You have five patients in the hospital that are dying, each in need of a separate organ. One needs a kidney, another a lung, a third a heart, and so forth. You can save all five if you take a single healthy person and remove his heart, lungs, kidneys, and so forth, to distribute to these five patients. Just such a healthy person is in room 306. The patient in 306 has been in a coma for five years and shows no signs of coming out of it. Being familiar with his test results, you realize that he has the right tissue compatibility with those waiting for organ donors, something that has been problematic for each of them getting a transplant. If you do nothing, the patient in 306 will persist in his comatose state for an indefinite amount of time while those in need of transplants will surely die in the very near future.

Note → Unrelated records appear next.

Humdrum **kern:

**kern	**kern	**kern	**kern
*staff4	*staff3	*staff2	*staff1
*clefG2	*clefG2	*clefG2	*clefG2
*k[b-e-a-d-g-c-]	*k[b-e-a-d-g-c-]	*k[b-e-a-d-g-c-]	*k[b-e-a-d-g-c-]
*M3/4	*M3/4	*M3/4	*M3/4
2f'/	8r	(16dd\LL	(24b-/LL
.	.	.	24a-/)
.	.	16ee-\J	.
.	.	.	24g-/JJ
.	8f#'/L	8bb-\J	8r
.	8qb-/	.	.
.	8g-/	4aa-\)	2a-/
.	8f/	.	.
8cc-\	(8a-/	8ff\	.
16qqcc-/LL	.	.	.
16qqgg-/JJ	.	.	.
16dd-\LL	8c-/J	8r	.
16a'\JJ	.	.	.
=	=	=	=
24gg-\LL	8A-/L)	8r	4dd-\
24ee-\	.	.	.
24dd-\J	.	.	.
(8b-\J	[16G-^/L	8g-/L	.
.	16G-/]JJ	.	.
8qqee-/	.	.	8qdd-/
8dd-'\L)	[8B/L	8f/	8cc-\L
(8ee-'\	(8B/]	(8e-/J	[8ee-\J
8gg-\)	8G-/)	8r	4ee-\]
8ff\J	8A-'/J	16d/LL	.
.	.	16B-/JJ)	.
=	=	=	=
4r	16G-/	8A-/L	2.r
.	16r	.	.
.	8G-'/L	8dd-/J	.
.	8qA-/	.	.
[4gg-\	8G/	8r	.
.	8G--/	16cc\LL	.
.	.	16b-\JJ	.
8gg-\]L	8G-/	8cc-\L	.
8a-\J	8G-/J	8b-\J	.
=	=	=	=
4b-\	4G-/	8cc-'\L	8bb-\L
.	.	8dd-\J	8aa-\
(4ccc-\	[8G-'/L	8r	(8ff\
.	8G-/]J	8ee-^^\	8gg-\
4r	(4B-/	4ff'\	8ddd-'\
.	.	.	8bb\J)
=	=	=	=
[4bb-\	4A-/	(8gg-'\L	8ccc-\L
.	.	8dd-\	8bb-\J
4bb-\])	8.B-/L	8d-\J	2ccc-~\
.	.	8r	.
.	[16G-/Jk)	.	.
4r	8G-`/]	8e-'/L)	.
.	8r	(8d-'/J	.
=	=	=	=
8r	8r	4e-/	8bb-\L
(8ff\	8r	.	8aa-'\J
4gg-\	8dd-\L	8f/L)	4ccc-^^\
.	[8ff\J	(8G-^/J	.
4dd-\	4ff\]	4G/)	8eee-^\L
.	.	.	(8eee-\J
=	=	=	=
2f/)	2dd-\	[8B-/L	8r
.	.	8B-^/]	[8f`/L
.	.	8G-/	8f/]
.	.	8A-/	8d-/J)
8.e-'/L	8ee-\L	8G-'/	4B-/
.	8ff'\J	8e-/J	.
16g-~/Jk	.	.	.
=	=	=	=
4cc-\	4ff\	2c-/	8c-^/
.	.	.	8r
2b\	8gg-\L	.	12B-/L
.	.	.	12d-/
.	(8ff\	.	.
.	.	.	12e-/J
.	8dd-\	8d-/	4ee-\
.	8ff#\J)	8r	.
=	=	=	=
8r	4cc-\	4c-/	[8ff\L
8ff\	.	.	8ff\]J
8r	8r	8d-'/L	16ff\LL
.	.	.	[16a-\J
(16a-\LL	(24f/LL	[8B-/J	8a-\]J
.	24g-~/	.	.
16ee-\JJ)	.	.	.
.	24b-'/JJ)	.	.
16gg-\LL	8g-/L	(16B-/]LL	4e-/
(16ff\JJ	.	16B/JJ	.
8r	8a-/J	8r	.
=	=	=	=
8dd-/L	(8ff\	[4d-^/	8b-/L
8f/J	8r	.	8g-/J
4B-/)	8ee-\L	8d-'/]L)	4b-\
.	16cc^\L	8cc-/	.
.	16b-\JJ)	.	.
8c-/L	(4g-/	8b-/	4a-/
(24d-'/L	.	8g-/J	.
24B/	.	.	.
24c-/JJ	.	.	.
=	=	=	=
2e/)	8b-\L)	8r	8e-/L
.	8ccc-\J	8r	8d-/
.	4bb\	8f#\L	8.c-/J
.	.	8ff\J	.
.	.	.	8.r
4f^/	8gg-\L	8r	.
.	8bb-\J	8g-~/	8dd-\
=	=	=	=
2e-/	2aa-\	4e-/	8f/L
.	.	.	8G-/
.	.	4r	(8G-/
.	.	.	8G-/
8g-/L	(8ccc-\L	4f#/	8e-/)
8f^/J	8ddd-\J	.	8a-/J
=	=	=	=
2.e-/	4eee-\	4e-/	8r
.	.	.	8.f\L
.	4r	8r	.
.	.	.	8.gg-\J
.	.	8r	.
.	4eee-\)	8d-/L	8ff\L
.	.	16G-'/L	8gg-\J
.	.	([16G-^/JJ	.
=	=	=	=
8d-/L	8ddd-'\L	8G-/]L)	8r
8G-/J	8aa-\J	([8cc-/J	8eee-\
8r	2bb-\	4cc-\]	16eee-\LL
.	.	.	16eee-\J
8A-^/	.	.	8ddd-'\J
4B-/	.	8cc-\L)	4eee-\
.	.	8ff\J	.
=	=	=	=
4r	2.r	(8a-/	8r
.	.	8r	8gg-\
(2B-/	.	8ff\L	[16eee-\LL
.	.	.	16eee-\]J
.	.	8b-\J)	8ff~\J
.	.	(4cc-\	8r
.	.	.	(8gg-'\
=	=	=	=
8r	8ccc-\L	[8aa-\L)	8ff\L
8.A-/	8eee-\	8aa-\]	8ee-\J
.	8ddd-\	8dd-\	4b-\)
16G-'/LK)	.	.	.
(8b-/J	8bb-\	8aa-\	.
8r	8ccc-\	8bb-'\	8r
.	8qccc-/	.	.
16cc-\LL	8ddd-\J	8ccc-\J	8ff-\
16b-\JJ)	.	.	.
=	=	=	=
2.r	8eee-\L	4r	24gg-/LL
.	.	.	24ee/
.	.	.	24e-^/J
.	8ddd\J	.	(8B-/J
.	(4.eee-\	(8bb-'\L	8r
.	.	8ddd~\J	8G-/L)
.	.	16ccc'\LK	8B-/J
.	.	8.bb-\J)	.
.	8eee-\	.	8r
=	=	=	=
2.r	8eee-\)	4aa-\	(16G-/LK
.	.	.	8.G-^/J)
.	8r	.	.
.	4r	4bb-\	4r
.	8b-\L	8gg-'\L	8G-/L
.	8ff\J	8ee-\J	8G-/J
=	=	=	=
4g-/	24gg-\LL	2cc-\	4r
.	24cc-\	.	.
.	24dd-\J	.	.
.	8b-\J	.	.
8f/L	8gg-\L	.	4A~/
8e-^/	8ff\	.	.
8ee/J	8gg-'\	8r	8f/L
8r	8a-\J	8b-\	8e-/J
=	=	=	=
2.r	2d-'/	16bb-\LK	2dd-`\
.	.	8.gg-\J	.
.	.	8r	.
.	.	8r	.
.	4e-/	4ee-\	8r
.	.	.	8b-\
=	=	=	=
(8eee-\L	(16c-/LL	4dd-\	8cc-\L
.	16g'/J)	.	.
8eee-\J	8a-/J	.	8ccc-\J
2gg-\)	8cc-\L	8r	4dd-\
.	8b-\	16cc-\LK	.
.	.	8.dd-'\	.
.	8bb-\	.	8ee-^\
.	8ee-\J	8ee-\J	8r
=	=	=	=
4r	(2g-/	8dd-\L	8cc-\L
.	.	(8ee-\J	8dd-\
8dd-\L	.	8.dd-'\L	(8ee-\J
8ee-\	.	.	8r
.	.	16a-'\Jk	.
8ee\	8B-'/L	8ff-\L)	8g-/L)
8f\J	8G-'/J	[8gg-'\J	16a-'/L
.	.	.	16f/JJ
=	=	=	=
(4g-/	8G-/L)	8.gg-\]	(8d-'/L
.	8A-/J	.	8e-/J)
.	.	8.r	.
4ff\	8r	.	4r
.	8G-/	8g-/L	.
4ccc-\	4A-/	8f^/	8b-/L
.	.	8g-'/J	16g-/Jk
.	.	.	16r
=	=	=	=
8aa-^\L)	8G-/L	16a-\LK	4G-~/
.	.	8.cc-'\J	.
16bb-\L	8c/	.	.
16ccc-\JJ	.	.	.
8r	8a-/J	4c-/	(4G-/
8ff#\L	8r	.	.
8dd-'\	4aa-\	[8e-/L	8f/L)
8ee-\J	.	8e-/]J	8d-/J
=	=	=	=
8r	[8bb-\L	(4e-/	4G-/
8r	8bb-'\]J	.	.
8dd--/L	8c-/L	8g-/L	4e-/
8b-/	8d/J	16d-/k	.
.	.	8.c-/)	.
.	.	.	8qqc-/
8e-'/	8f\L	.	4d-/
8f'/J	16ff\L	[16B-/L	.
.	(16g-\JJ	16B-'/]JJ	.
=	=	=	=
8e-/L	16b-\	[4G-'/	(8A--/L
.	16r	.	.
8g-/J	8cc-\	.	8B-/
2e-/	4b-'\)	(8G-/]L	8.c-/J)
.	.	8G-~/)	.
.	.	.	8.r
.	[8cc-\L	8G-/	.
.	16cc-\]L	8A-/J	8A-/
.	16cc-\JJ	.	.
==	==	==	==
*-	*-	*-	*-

The other five patients can be saved only if the patient in 306 is cut up and his organs distributed. In that case, there would be one dead and five saved.

Such action would be a clear instance of injustice even if the comatose patient has no conscious experience of the violation of his person (which is ultimately relevant). If the Dr. acted in secret and successfully covered his tracks, then he alone would be the only agent to have a conscious experience of his actions. Yet being a utilitarian (not to mention a psychopath) he senses no injustice, because his actions benefited the many over the one. Certainly, it is possible for him to come to regret his actions later, but it is implausible to suppose that at this later time injustice would then supervene.

This brings us to the most devastating problem for Harris’s “moral landscape.” Consider the following argument:



[4] If the property of moral goodness is identical with the property of neurobiological well-being, then one inhabits the peaks of the moral landscape when and only when one experiences neurobiological well-being.

[5] Moral saints experience neurobiological well-being when they help others.

[6] Psychopaths experience neurobiological well-being when they harm others (this much is admitted by Harris).

[7] Therefore, moral saints inhabit the peaks of the moral landscape. [4] and [5]

[8] Therefore, psychopaths inhabit the peaks of the moral landscape. [4] and [6]

[9] Yet it is possible that [7] and [8] are incompatible.

[10] Premise [9] violates the necessity of the law of identity stated in [4]

[11] Therefore, the the property of moral goodness is not identical with the property of neurobiological well-being.





This seems fatal to Harris argument.* If psychopaths and moral saints can exist on the same moral level, then morality is meaningless.

Other defects in the development of Harris’s account are too numerous to expound. His treatment of epistemology, moral responsibility and the philosophy of science are are riddled with errors and too crude to take seriously. His chapter on religion amounts to nothing more than a attack on Francis Collins that is utterly irrelevant to the rest of the book. It seems as though the author cobbled together a number of unrelated articles that were more or less written independently of one another. If one is looking for a robust defense of the idea that objective morality can be known on the basis of a naturalized epistemology, one will have to look elsewhere.

*The above, or something like it, went unaddressed in a debate with William Lane Craig (starting at 2:16).